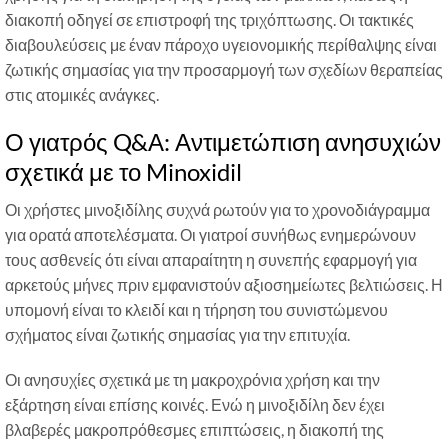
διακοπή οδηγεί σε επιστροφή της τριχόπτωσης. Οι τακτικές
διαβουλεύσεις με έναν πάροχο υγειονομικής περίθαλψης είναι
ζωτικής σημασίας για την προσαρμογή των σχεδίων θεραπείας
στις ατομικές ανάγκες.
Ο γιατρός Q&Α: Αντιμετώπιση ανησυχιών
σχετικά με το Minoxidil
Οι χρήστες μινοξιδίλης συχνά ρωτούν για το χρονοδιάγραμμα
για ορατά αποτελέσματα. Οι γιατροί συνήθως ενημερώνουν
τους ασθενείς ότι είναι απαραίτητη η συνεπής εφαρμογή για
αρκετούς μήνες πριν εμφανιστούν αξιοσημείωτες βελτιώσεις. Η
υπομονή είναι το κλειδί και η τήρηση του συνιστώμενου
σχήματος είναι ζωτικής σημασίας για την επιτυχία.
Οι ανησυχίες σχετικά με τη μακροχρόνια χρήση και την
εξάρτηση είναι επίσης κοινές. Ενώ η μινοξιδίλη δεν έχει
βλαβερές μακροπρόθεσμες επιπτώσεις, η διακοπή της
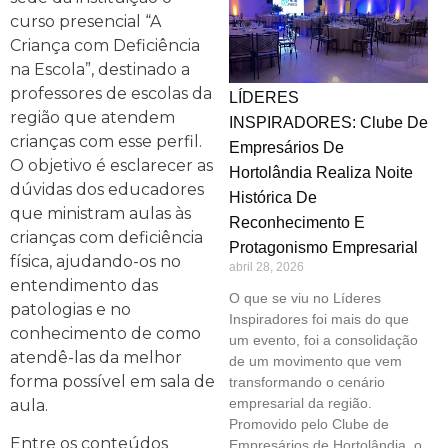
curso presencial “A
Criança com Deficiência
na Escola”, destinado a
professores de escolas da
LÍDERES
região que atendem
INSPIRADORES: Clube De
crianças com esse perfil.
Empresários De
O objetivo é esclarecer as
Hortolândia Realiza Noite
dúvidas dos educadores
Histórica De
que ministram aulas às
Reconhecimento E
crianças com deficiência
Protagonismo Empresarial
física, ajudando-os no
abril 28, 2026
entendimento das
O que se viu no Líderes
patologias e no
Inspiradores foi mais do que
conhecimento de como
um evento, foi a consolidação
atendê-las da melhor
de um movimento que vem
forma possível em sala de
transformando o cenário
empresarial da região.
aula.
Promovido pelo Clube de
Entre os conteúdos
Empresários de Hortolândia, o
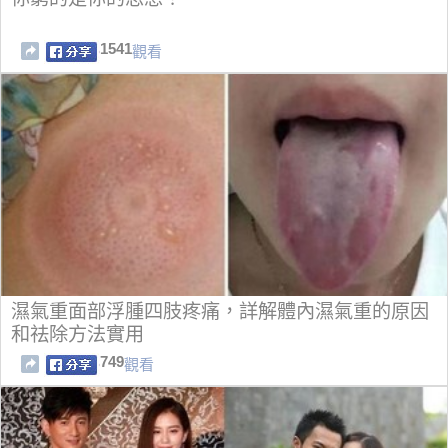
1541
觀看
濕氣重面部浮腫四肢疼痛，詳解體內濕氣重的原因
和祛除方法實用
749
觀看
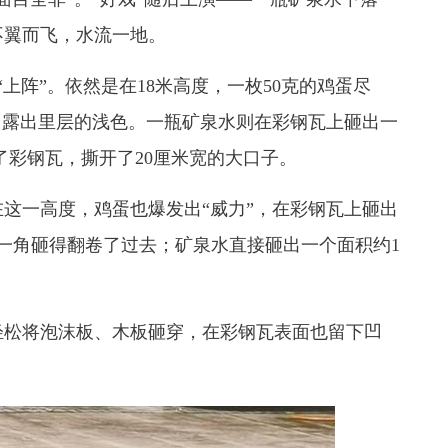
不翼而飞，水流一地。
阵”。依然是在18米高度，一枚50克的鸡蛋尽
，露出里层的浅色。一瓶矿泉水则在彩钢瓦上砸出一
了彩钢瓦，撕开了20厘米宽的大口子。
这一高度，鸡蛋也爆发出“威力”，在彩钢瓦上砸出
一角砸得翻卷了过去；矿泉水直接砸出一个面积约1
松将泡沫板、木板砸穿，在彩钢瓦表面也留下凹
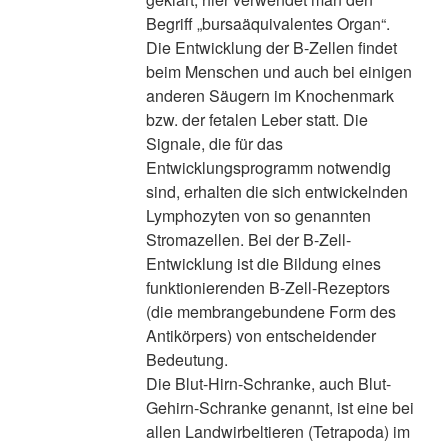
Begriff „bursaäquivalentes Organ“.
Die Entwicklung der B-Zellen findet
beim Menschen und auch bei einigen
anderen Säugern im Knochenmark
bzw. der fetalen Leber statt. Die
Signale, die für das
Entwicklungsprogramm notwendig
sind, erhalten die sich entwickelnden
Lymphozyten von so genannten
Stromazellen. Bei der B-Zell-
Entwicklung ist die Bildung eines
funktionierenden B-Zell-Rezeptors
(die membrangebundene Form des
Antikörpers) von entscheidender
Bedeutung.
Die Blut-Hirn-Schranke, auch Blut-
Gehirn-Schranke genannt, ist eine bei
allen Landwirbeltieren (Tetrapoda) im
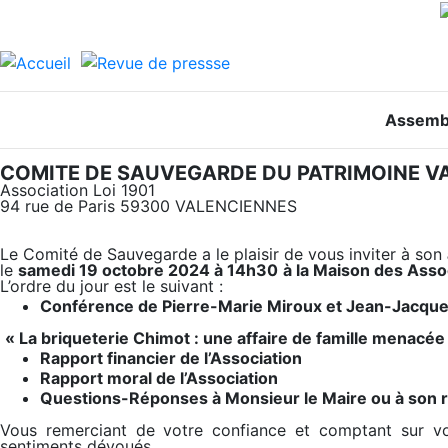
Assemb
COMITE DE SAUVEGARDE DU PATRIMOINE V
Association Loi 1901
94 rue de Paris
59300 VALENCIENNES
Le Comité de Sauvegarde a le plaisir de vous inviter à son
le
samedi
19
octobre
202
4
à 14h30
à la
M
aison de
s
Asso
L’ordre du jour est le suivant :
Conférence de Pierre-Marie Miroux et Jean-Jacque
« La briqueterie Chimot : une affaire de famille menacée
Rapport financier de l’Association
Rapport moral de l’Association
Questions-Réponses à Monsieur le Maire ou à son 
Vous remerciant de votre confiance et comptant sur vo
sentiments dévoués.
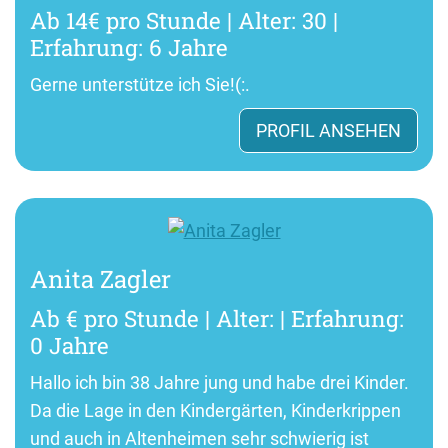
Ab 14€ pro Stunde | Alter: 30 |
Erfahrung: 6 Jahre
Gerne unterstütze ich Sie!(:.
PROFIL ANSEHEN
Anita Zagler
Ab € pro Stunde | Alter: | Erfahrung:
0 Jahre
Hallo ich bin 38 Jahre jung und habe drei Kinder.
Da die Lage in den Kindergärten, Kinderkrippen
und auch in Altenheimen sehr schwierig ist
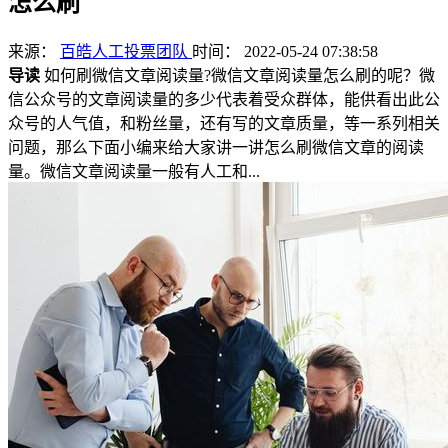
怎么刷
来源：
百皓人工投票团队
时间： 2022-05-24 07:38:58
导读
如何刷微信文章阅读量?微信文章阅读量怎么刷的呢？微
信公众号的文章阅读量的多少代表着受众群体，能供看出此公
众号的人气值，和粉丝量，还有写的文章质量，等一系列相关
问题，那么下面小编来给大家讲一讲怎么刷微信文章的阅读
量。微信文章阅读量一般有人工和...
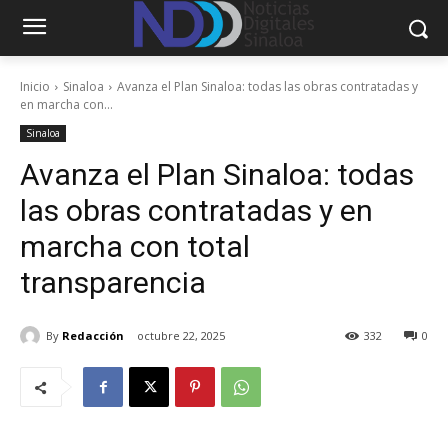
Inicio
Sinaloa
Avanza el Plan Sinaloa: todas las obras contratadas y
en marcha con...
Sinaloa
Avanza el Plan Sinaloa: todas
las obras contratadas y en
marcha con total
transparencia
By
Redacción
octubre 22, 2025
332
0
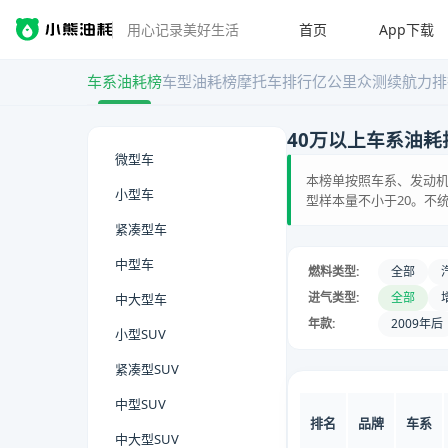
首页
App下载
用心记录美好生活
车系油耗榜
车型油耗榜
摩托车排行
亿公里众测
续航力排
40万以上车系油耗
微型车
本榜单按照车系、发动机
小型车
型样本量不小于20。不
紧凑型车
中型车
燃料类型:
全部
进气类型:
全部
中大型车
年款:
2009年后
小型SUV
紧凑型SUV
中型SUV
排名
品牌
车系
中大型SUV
-.-.-
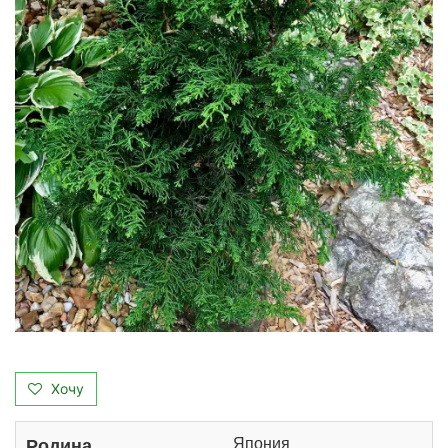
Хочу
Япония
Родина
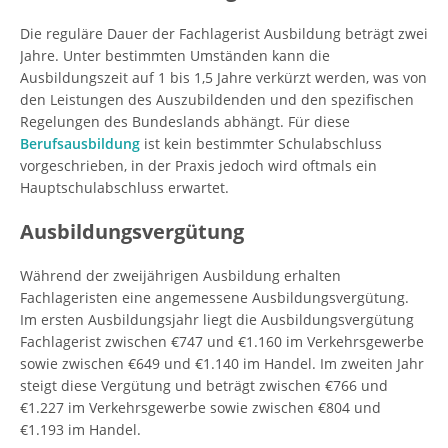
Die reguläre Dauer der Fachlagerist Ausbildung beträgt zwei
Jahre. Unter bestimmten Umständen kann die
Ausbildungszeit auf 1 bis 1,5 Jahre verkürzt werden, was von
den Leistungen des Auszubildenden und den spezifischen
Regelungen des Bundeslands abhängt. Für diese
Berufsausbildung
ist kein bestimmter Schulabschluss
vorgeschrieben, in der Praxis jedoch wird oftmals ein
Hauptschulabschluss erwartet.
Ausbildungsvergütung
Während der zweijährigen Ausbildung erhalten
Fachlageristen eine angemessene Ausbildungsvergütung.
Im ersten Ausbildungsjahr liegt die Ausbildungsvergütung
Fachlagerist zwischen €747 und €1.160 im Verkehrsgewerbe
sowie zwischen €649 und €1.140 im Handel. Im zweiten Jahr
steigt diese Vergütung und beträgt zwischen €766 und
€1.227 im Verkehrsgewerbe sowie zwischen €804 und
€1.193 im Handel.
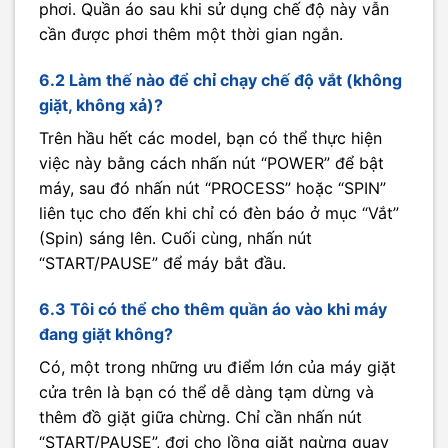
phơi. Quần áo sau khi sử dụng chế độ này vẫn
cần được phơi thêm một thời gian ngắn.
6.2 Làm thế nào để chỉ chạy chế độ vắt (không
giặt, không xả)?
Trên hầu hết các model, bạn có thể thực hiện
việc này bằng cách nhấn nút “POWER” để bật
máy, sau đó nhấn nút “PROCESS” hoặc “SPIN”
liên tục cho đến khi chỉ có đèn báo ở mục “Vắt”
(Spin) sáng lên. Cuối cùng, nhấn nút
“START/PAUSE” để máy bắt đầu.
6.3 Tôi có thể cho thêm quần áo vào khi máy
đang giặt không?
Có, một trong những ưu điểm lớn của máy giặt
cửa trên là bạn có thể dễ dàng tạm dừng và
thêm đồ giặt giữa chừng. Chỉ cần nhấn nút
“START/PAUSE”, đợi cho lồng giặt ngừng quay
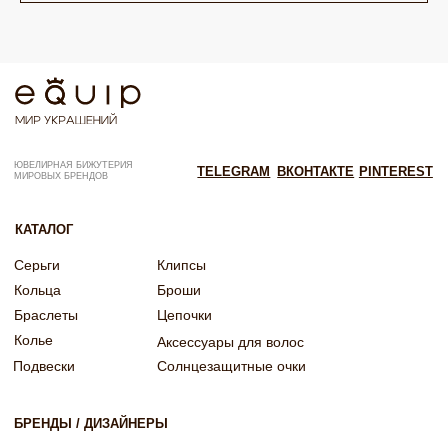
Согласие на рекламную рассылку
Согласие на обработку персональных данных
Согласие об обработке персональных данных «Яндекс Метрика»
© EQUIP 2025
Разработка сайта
-.-.-
**Task to carry out:**
All that is needed is the number of lines in the material containing the string "không".

**Task response:**
3